=== Exercise instructions ===
Look below for the line containing "רג את המכשיר"; from there through the line containing "oggi per DKK verso", both lines included, please set down each line exactly and nothing else.

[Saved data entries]
- - - - - - -

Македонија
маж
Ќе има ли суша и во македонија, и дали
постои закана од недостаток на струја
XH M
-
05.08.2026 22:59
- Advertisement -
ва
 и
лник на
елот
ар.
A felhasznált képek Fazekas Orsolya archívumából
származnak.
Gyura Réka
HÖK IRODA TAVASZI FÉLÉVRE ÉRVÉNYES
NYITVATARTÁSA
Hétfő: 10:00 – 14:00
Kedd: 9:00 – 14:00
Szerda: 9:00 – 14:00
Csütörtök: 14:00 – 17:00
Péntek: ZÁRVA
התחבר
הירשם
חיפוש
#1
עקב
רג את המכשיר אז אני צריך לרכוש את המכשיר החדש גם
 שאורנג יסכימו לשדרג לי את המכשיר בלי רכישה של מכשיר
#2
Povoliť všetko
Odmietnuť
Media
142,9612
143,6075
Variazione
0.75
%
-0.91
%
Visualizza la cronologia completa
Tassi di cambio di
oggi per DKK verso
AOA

- - - - - - -

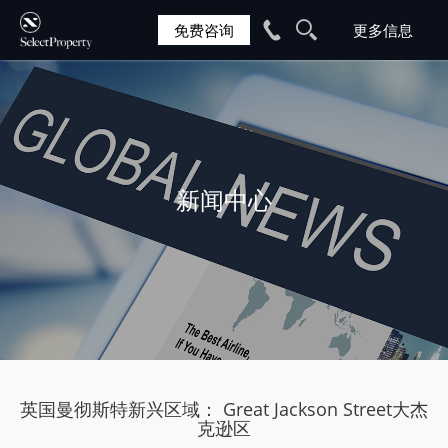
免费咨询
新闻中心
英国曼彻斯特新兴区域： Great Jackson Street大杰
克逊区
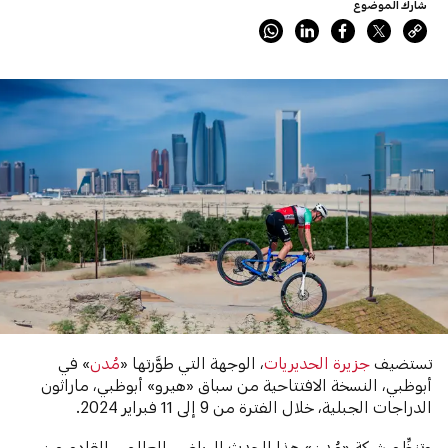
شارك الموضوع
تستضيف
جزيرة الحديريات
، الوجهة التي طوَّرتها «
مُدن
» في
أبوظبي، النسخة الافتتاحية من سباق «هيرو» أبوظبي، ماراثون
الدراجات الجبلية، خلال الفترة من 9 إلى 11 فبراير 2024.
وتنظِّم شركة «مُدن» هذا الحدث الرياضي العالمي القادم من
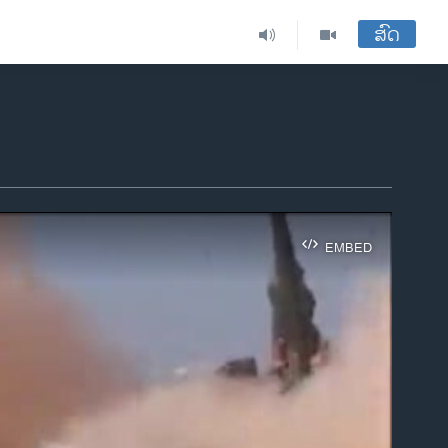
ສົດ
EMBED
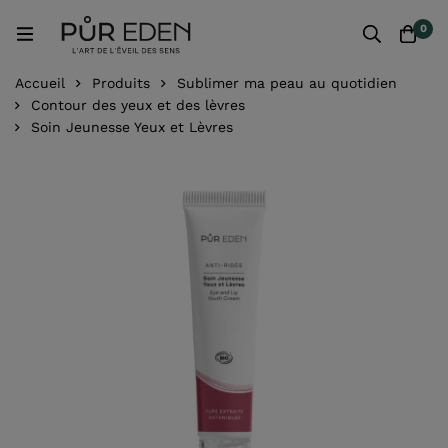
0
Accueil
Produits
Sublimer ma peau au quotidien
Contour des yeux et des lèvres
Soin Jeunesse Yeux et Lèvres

- - - - - - -

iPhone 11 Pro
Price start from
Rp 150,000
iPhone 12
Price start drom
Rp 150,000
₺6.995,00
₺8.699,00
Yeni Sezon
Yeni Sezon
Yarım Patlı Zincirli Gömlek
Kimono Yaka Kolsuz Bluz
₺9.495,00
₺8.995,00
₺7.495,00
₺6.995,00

- - - - - - -

=== Problem solution ===
רג את המכשיר אז אני צריך לרכוש את המכשיר החדש גם
 שאורנג יסכימו לשדרג לי את המכשיר בלי רכישה של מכשיר
#2
Povoliť všetko
Odmietnuť
Media
142,9612
143,6075
Variazione
0.75
%
-0.91
%
Visualizza la cronologia completa
Tassi di cambio di
oggi per DKK verso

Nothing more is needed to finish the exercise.